Il se rapprocha de moi et je perçus soudain l’intensité qui se dégageait de son corps. J’eus alors le malheur de croiser son regard et le frisson qui me parcourut de la tête aux pieds… Je n’avais jamais rien ressenti de tel.
- Pardon, bafouillais-je en reculant, l’embarras me chauffant le visage.
- Qu'ouïs-je ? Diane qui s’excuse ? Cela doit bien être la première fois, non ?
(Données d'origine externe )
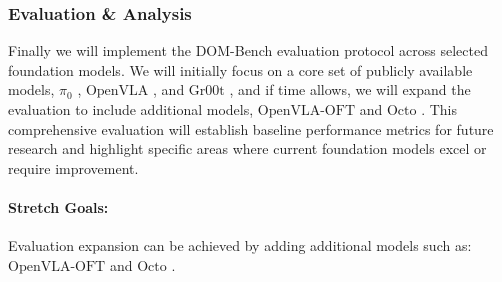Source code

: 
\subsubsection{Evaluation \& Analysis}
Finally we will implement the DOM-Bench evaluation protocol across selected foundation models.
We will initially focus on a core set of publicly available models, $\pi_0$ \cite{pi_zero}, $\text{OpenVLA}$ \cite{OpenVLA}, and $\text{Gr00t}$ \cite{Gr00tN1}, and if time allows, we will expand the evaluation to include additional models, $\text{OpenVLA-OFT}$ \cite{OpenVLA-OFT} and $\text{Octo}$ \cite{Octo}.
This comprehensive evaluation will establish baseline performance metrics for future research and
highlight specific areas where current foundation models excel or require improvement.

\paragraph{Stretch Goals:}

Evaluation expansion can be achieved by adding additional models such as: $\text{OpenVLA-OFT}$ \cite{OpenVLA-OFT} and $\text{Octo}$ \cite{Octo}.

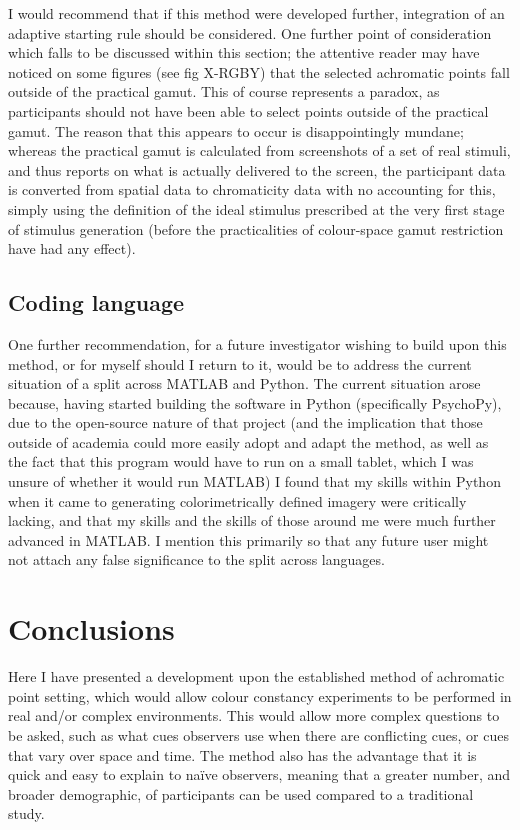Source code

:I would recommend that if this method were developed further, integration of an adaptive starting rule should be considered.
One further point of consideration which falls to be discussed within this section; the attentive reader may have noticed on some figures (see fig X-RGBY) that the selected achromatic points fall outside of the practical gamut. This of course represents a paradox, as participants should not have been able to select points outside of the practical gamut. The reason that this appears to occur is disappointingly mundane; whereas the practical gamut is calculated from screenshots of a set of real stimuli, and thus reports on what is actually delivered to the screen, the participant data is converted from spatial data to chromaticity data with no accounting for this, simply using the definition of the ideal stimulus prescribed at the very first stage of stimulus generation (before the practicalities of colour-space gamut restriction have had any effect).

\subsection{Coding language}

One further recommendation, for a future investigator wishing to build upon this method, or for myself should I return to it, would be to address the current situation of a split across MATLAB and Python. The current situation arose because, having started building the software in Python (specifically PsychoPy), due to the open-source nature of that project (and the implication that those outside of academia could more easily adopt and adapt the method, as well as the fact that this program would have to run on a small tablet, which I was unsure of whether it would run MATLAB) I found that my skills within Python when it came to generating colorimetrically defined imagery were critically lacking, and that my skills and the skills of those around me were much further advanced in MATLAB. I mention this primarily so that any future user might not attach any false significance to the split across languages.

\section{Conclusions}

Here I have presented a development upon the established method of achromatic point setting, which would allow colour constancy experiments to be performed in real and/or complex environments. This would allow more complex questions to be asked, such as what cues observers use when there are conflicting cues, or cues that vary over space and time.
The method also has the advantage that it is quick and easy to explain to naïve observers, meaning that a greater number, and broader demographic, of participants can be used compared to a traditional study.

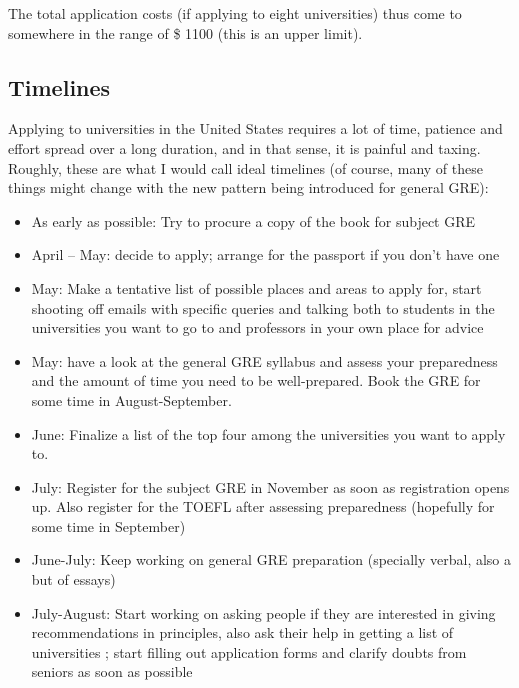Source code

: \documentclass[a4paper]{amsart}
\begin{document}
The total application costs (if applying to eight universities) thus
come to somewhere in the range of \$ 1100 (this is an upper limit).

\subsection{Timelines}

Applying to universities in the United States requires a lot of time,
patience and effort spread over a long duration, and in that sense, it
is painful and taxing. Roughly, these are what I would call ideal timelines
(of course, many of these things might change with the new pattern
being introduced for general GRE):

\begin{itemize}

\item As early as possible: Try to procure a copy of the book for
  subject GRE
\item April -- May: decide to apply; arrange for the passport if you
  don't have one

\item May: Make a tentative list of possible places and areas to apply
  for, start shooting off emails with specific queries and talking
  both to students in the universities you want to go to and
  professors in your own place for advice

\item May: have a look at the general GRE syllabus and assess your
  preparedness and the amount of time you need to be well-prepared. Book
  the GRE for some time in August-September.

\item June: Finalize a list of the top four among the universities
  you want to apply to.

\item July: Register for the subject GRE in November as soon as registration 
  opens up. Also register for the TOEFL after assessing preparedness
  (hopefully for some time in September)

\item June-July: Keep working on general GRE preparation (specially verbal,
  also a but of essays)

\item July-August: Start working on asking people if they are
  interested in giving recommendations in principles, also ask their
  help in getting a list of universities ; start filling out
  application forms and clarify doubts from seniors as soon as
  possible


\end{itemize}
\end{document}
Il n’y avait plus une once de honte en moi lorsque je croisais de nouveau son regard. Et il avait dû comprendre qu’il ne valait mieux pas pousser sa chance à la manière dont son sourire se figea.
- De quoi parlions-nous déjà ?
Voilà qui était mieux.
- Je disais qu’il n’y avait pas besoin d’une prochaine fois pour me convaincre que tu avais changé. Après la journée que nous avons passée, je l’ai compris. Cependant ! Quitte à t’accepter dans ma vie, en tant qu’ami, me sentis-je obligée de préciser en voyant son expression, j’ai une condition.
- Une condition ? Laquelle ?
- Bats-toi contre moi.
La tête qu’il eut alors… J’aurais pu le gifler, il n’aurait probablement pas été aussi surpris.
- Qu… Quoi !? Mais pourquoi ?
- « Pourquoi » ? Mais parce que ça me manque, pardi ! répondis-je en éclatant de rire. Lorsqu’on s’est battu la dernière fois, j’ai réalisé à quel point ça me manquait. Donner tout ce que tu as jusqu’à tomber d’épuisement… Ça a quelque chose d’extraordinaire et j’avais oublié cette sensation. Et puis tu as failli avoir le dessus et ça ne me convient pas du tout.
Ma dernière remarque le fit éclater de rire.
- C’est donc ça qui te dérange ? Que je sois capable de te dominer ?
Je fis un pas dans sa direction et posais un doigt sur son torse.
- Écoute-moi bien. Moi vivante, jamais ça n’arrivera, promis-je d’une voix grave.
- Eh bien, ça c’est un défi que je serais ravi de relever, répondit-il d’un ton qui me donna la chair de poule.